Monday 10/16/23
I did much yesterday morning, as I do most mornings, and one of those things was to go out to Forest Hills Cemetery on the Orange Line. I'd gone to bed at nine the night before, and arose on Sunday at 2:30--the kind of early start I like.
I hadn't been to Forest Hills in some time, though it's a place I have visited regularly over many years now. Like Mt. Auburn Cemetery in Cambridge, it's a place for walking, being out in nature, birding, being present. You're not strolling around some place of the interred dead, so much as you are spending time in a setting that invites contemplation as to life. I find it helpful and good for the soul, and my next moves in all of that in which I'm dealing with and embroiled. I regather, and I find energy here. It is essential, in my view--especially in my situation--to always be acquiring energy.

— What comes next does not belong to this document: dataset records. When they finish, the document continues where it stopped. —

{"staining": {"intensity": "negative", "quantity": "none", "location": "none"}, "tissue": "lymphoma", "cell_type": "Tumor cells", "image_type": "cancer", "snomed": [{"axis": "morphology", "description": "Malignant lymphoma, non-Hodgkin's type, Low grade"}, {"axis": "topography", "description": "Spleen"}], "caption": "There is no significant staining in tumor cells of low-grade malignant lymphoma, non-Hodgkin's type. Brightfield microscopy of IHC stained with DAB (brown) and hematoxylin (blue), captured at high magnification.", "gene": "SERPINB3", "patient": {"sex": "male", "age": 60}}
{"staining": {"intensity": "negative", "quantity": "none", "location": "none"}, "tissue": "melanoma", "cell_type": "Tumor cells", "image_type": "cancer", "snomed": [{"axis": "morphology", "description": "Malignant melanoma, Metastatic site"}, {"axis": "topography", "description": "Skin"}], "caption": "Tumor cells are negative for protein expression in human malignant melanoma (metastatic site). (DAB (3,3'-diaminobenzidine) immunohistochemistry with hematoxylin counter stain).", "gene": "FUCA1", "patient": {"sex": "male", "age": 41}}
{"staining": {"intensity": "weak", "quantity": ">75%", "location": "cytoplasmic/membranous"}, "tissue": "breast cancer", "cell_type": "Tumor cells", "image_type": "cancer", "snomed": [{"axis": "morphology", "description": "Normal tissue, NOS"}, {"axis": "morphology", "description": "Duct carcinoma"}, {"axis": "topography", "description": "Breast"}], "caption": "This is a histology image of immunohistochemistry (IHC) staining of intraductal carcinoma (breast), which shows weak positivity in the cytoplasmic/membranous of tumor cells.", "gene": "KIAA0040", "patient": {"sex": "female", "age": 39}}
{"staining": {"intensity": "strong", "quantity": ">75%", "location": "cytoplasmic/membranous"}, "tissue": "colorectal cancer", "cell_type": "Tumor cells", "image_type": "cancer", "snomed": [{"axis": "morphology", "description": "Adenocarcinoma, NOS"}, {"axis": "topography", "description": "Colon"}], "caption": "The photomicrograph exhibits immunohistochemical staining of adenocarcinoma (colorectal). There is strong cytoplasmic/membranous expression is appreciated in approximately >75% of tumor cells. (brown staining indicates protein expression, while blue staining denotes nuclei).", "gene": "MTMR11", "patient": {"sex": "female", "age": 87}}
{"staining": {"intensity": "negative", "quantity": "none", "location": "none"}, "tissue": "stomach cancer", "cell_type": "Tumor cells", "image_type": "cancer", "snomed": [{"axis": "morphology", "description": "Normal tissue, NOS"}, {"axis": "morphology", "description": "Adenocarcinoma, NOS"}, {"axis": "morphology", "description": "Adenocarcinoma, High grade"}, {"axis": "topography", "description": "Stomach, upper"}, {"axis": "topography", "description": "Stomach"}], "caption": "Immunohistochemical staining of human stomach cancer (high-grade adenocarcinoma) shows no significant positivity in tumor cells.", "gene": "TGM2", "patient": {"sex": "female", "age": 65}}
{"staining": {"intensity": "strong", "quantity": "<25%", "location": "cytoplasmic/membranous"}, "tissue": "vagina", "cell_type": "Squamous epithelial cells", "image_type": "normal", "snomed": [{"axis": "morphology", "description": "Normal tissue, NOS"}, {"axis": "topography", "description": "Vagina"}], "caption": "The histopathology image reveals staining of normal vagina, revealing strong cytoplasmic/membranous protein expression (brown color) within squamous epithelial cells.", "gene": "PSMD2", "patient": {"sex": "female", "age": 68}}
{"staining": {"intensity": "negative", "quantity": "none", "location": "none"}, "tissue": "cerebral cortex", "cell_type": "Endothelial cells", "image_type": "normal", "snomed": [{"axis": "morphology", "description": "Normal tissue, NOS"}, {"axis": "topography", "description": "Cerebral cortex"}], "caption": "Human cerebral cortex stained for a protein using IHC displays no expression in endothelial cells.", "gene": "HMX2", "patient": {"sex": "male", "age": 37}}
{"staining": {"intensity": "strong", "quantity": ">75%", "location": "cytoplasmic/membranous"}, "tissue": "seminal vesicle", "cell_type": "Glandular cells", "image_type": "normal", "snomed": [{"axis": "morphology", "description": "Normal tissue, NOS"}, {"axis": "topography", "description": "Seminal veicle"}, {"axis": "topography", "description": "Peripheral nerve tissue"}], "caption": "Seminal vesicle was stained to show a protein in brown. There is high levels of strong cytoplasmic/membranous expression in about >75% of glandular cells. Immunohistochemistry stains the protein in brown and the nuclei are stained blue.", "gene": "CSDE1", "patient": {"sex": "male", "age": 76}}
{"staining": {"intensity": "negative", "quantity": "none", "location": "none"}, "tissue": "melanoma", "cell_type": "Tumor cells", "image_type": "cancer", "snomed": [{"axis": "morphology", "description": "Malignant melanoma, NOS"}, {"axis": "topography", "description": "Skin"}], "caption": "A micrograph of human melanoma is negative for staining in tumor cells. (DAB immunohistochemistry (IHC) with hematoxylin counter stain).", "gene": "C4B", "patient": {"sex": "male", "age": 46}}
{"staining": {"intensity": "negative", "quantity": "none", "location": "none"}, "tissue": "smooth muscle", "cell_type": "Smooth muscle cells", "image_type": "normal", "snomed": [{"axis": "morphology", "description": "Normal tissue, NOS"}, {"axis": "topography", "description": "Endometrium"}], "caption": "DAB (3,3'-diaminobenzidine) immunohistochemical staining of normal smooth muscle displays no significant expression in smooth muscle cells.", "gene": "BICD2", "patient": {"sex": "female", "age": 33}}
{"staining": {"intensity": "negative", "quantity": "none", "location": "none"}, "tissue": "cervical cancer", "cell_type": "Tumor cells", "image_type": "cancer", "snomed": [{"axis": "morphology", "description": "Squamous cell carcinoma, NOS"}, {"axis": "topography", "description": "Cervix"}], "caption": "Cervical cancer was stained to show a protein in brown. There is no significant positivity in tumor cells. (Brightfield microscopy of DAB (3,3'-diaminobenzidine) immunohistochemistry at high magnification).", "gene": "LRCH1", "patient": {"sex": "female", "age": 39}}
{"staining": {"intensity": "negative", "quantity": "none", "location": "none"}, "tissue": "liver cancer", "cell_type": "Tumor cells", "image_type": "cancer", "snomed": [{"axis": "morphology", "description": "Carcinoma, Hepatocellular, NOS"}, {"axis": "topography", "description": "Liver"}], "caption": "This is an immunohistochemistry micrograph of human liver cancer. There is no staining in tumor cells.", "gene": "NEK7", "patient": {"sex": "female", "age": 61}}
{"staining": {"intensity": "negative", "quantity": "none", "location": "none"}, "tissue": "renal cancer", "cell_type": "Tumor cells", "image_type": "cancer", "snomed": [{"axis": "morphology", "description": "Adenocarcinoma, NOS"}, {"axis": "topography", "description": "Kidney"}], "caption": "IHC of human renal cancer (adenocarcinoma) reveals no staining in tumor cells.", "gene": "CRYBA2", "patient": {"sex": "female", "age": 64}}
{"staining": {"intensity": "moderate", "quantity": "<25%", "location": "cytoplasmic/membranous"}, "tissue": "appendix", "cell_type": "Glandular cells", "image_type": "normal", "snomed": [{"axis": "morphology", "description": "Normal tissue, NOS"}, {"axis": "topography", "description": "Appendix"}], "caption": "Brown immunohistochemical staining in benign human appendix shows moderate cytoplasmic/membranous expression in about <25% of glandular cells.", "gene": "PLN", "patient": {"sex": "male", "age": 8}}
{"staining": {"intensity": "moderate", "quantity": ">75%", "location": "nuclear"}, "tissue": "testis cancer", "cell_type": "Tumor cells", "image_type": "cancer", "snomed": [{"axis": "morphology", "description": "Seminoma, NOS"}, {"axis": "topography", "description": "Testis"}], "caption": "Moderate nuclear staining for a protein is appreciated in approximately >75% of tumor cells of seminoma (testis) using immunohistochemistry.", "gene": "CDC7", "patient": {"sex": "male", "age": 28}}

The cemetery, which was established in 1848, consists of 275 acres. E.E. Cummings is buried here, but I admit that I don't know where, as of yet. Not where I tend to walk, it seems.
I read many of the headstones, and I always make a point of visiting one I first became aware of more than twenty years ago, which gives an idea how long I've been going to this spot. That would be the marker for Mary May, wife of Samuel, who lived to be ninety-five, at a time when hardly anyone did. If you look closely at the bottom, you'll see the quote, "She hath done what she could," which I love.
What more needs to be said? What more can be asked of any of us? And what could be better said about any of us if we truly did what we could? But how many ever do?
There are stories everywhere in a place like this. There are stories all around us, of course, but here the stories are suggested in words. Consider, for example, the very young married couple, and how early she left this world. What happened? When were they first married? Then he went on living and it would seem like he went on living alone, for twenty-five years. "DIVIDED BUT FOR A TIME."